Generative Adversarial Networks
Generative Adversarial Networks (GANs) are basically two AI systems pitted against each other—one that simulates original content and one that spots its mistakes. By competing against each other, they jointly create content convincing enough to pass for the original.
Nvidia researchers trained a unique AI model to recreate PAC-MAN simply by observing hours of gameplay, without a game engine, as Stephanie Condon explained on ZDNet.
Bandos said that attackers are using GANs to mimic normal traffic patterns, to divert attention away from attacks, and to find and exfiltrate sensitive data quickly.
“They’re in and out within 30-40 minutes thanks to these capabilities,” he said. “Once attackers start to leverage artificial intelligence and machine learning, they can automate these tasks.”
GANs also can be used for password cracking, evading malware detection, and fooling facial recognition, as Thomas Klimek described in the paper, “Generative Adversarial Networks: What Are They and Why We Should Be Afraid.” A PassGAN system built by machine learning researchers was trained on an industry standard password list and was eventually able to guess more passwords than several other tools trained on the same dataset. In addition to generating data, GANs can create malware that can evade machine learning-based detection systems.
Bandos said that AI algorithms used in cybersecurity have to be retrained frequently to recognize new attack methods.

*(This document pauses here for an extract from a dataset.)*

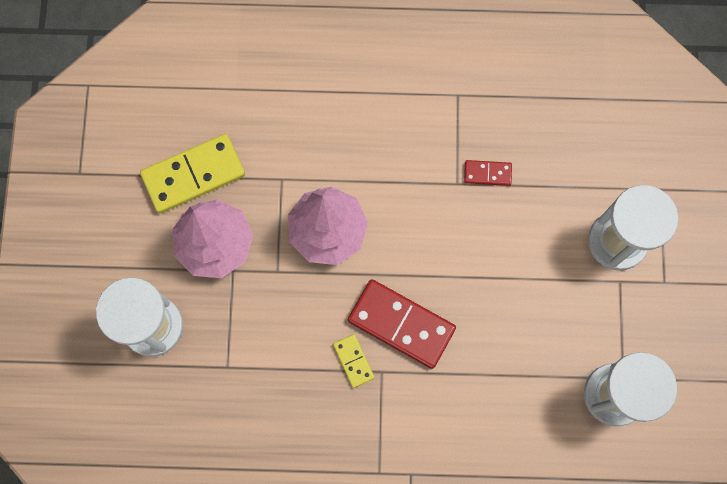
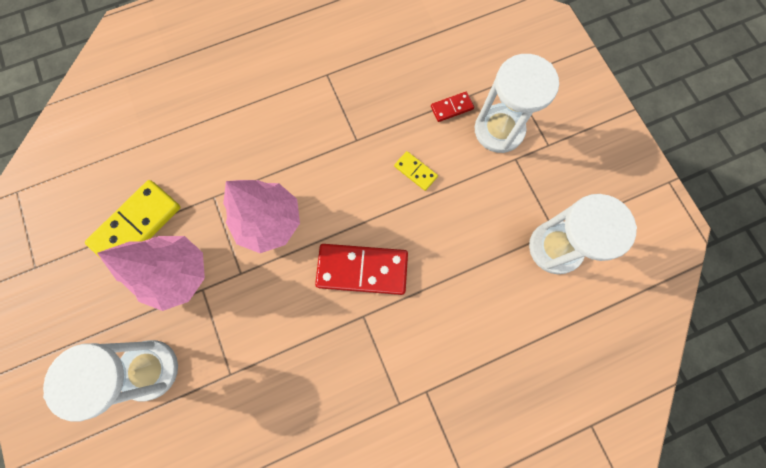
camera: 25 degrees left, 0 degrees up
(353, 361) = (336, 318): yellow domino -> yellow domino (415, 171)
(487, 174) = (377, 122): red domino -> red domino (452, 108)

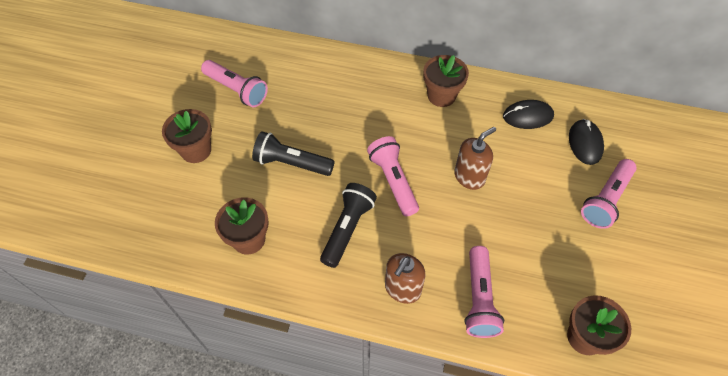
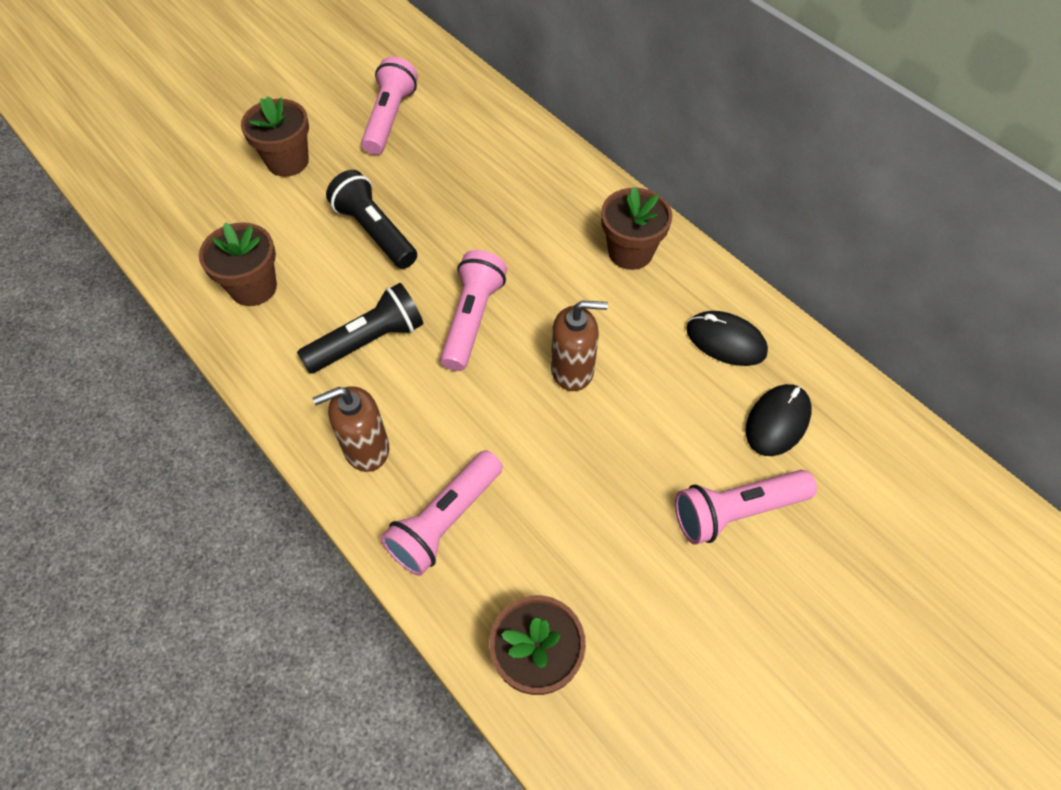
camera: 35 degrees right, 0 degrees up
(236, 90) = (390, 119): pink flashlight -> pink flashlight turned 150 degrees counterclockwise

“As adversaries evolve, we have to evolve as well,” he said.
He used obfuscation as an example, such as when a piece of malware is mostly built with legitimate code. A ML algorithm would have to be able to identify the malicious code within it.
Panelist Greg Foss, senior cybersecurity strategist at VMware Carbon Black, said that if AI algorithms are making decisions, they can be manipulated to make the wrong decision.
“If attackers understand these models, they can abuse these models,” he said.
Foss described a recent attack on a cryptocurrency trading system run by bots.
“Attackers went in and figured out how bots were doing their trading and they used the bots to trick the algorithm,” he said. “This can be applied across other implementations.”
Foss added that this technique is not new but now these algorithms are making more intelligent decisions which increases the risk of making a bad one.